In defining these works of art as commodity, it is representational to market them as black. Some galleries featured here were managed by white business men, Seth Taffae Fine Art and Dolan Maxwell Fine Art among them. They have indeed realized the profit made from selling what once again is “black art.”
Overall, art as business was truly the purpose of the show.It is accepted that in such a white realm of existence, art is territory claimed by mostly white men and women. For the black artist to succeed, he or she had to work up the ladder of influential dealers and galleries. Majority of galleries in the show were managed by blacks. It neither speaks on their proverbial role as curators and organizers in the gallery business nor does it exclude them overall as gallery owners.
These galleries represent their artists and their art professionally. National Black Fine Arts Show is a chance for them to introduce the art and artist. Hearne Fine Art, Little Rock, Arkansas, represents TAFA, a Ghanaian artist. He uses a technique whereby he applies color onto surface with palette knife. It gives off brilliant texture with sensational colors as in the paintings, “To Each an Inner Light” and “Freedom Drums.”

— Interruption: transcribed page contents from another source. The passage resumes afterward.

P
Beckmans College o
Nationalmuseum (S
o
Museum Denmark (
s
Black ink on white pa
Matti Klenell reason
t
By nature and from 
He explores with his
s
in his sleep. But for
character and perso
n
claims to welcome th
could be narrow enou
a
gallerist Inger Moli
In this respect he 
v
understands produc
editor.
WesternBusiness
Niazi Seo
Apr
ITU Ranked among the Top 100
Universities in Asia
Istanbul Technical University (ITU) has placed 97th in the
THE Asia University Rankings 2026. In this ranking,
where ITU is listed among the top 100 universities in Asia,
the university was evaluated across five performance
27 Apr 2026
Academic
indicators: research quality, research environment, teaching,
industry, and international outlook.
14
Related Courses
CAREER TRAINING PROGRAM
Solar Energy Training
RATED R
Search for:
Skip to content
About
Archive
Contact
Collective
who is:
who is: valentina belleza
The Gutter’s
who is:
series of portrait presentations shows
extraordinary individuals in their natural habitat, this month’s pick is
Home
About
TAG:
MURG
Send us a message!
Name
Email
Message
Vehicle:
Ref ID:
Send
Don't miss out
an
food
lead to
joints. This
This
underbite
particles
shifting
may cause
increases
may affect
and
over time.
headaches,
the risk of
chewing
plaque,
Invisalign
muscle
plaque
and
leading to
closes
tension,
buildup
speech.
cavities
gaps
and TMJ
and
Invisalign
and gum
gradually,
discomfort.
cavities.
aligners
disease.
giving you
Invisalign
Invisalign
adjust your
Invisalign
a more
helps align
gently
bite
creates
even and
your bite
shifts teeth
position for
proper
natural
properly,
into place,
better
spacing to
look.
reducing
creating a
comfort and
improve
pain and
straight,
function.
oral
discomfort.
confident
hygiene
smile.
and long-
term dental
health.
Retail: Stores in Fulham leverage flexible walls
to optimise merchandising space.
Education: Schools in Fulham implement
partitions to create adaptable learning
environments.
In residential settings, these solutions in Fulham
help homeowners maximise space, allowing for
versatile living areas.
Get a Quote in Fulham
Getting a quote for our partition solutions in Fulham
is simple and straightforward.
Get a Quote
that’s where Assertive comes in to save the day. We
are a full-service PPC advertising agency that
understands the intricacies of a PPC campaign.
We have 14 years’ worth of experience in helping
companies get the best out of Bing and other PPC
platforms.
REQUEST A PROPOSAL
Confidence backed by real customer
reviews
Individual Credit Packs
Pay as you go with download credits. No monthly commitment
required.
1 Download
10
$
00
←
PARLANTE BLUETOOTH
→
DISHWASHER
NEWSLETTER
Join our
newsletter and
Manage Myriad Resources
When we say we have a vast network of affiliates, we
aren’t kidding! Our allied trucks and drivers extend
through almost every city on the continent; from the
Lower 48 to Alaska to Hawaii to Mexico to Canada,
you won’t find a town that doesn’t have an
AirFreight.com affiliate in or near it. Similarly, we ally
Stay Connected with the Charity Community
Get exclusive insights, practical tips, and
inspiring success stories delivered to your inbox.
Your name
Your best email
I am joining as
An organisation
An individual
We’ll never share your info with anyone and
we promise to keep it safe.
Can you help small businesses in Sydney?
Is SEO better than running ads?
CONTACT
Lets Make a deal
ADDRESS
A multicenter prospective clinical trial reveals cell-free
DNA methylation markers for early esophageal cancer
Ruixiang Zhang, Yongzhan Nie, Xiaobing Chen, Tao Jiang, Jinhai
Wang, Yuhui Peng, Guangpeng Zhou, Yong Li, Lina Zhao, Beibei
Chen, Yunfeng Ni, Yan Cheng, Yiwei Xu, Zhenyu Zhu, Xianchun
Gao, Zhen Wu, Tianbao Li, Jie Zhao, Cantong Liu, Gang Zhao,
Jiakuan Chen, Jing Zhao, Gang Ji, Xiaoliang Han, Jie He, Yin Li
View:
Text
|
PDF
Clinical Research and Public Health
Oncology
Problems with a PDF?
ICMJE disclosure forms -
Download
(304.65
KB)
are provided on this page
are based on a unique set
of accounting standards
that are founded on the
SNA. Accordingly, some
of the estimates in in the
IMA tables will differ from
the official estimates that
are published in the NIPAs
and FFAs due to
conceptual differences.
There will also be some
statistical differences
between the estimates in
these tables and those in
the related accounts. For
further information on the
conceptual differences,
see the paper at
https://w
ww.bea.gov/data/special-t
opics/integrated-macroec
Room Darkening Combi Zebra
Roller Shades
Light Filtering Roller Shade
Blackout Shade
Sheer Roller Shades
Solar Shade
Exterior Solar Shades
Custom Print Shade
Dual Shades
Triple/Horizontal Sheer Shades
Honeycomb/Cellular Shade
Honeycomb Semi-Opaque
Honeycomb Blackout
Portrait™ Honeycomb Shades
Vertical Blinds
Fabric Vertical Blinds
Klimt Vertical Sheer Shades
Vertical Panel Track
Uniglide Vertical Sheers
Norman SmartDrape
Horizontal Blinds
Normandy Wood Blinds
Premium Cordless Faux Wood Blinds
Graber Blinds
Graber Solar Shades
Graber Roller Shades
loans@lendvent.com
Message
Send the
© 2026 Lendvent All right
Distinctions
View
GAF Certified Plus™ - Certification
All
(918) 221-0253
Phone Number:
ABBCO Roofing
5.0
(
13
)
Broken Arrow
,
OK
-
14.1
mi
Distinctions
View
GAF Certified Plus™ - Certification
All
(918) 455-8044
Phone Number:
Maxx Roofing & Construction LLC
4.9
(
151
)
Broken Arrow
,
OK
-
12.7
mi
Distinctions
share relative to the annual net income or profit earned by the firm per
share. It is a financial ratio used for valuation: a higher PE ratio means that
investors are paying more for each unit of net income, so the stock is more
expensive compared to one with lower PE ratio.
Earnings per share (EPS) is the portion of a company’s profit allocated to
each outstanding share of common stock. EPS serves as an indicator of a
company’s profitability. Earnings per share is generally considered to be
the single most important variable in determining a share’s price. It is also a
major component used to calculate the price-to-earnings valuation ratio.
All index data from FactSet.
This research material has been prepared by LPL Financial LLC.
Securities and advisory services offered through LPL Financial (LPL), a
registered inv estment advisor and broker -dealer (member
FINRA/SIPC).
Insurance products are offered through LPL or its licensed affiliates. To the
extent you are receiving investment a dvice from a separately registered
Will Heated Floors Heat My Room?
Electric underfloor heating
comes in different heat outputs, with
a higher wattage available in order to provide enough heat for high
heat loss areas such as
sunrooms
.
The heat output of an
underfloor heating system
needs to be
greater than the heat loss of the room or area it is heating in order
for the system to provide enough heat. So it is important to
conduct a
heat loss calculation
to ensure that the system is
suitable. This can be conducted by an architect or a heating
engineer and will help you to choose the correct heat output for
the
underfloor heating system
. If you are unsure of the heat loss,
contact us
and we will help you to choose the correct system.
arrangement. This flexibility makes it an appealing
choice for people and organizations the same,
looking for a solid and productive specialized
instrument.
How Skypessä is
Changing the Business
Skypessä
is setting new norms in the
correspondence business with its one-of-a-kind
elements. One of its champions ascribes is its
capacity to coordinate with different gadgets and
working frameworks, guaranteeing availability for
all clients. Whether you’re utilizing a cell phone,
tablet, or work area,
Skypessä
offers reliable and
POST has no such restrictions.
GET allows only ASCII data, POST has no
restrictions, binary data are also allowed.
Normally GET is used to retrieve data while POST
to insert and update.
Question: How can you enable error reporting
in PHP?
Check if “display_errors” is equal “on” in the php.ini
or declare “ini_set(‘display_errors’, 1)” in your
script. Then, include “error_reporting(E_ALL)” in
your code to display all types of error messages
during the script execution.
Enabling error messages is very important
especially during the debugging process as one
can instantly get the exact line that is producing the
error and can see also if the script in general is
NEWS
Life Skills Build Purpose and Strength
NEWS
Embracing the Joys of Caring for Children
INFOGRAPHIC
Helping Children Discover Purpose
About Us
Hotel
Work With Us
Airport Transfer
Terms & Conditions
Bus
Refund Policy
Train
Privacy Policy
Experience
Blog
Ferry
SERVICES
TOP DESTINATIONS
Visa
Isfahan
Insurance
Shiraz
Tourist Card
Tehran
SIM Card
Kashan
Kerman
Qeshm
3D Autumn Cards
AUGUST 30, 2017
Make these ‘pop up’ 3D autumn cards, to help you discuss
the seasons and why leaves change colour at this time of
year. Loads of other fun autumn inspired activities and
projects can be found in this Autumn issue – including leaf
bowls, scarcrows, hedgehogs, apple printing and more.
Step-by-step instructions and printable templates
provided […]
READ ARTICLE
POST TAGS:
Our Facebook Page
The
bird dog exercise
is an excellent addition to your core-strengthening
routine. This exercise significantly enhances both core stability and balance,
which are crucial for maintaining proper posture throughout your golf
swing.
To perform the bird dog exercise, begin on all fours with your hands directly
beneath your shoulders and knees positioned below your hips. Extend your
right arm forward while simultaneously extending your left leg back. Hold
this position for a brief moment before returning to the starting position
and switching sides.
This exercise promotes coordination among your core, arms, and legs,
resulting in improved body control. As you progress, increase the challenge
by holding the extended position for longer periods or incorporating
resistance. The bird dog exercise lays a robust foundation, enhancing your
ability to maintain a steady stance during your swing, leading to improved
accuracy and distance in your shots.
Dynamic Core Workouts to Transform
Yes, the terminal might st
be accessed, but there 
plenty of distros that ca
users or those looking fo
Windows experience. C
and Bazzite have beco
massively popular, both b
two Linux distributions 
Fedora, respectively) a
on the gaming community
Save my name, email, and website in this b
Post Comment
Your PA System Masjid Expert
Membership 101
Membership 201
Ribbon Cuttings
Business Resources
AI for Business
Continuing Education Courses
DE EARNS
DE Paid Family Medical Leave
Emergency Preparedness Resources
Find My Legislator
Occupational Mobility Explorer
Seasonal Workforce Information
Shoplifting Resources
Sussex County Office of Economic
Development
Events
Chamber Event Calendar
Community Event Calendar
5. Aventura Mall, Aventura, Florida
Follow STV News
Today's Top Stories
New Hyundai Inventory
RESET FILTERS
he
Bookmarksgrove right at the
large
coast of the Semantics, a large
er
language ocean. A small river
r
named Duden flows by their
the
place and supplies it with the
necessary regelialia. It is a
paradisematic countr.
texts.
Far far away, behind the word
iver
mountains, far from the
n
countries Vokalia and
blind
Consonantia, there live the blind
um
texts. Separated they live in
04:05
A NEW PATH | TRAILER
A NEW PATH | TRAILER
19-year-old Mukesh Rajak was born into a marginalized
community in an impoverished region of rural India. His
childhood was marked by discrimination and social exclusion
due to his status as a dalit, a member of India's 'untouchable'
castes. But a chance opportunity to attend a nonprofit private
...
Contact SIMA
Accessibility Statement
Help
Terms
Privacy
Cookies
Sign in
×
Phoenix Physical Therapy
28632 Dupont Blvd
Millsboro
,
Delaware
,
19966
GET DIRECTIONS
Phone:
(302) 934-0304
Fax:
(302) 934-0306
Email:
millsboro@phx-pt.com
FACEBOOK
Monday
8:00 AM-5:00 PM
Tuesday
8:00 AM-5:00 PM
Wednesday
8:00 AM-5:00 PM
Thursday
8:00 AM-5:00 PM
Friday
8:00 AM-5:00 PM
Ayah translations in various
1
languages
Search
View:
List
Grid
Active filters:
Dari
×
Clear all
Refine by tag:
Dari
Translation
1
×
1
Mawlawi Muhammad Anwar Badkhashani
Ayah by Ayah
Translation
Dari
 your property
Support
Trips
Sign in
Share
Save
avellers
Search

Labeling these works of art “black” fails to redeem experiences of artists who cultivate their craft through means recognized among those considered international. Dianne Smith is an abstract artist whose work has acquired a minimalist approach, unlike the majority of work assembled at the show which mostly impressed with multiplicity of colors.
Within an overwhelming space structured to include art works made primarily by black artists, National Black Fine Arts Show gave an insight to black culture, made discernible by intensely defined works of art, paintings, photographs and sculptures.
Indeed it was a celebration of black history. To then have made profit benefited both the galleries and artists respectively. The art-going public would define for itself the experience as shopping for art or marking a transcendental occasion among what simply serves as an art fair.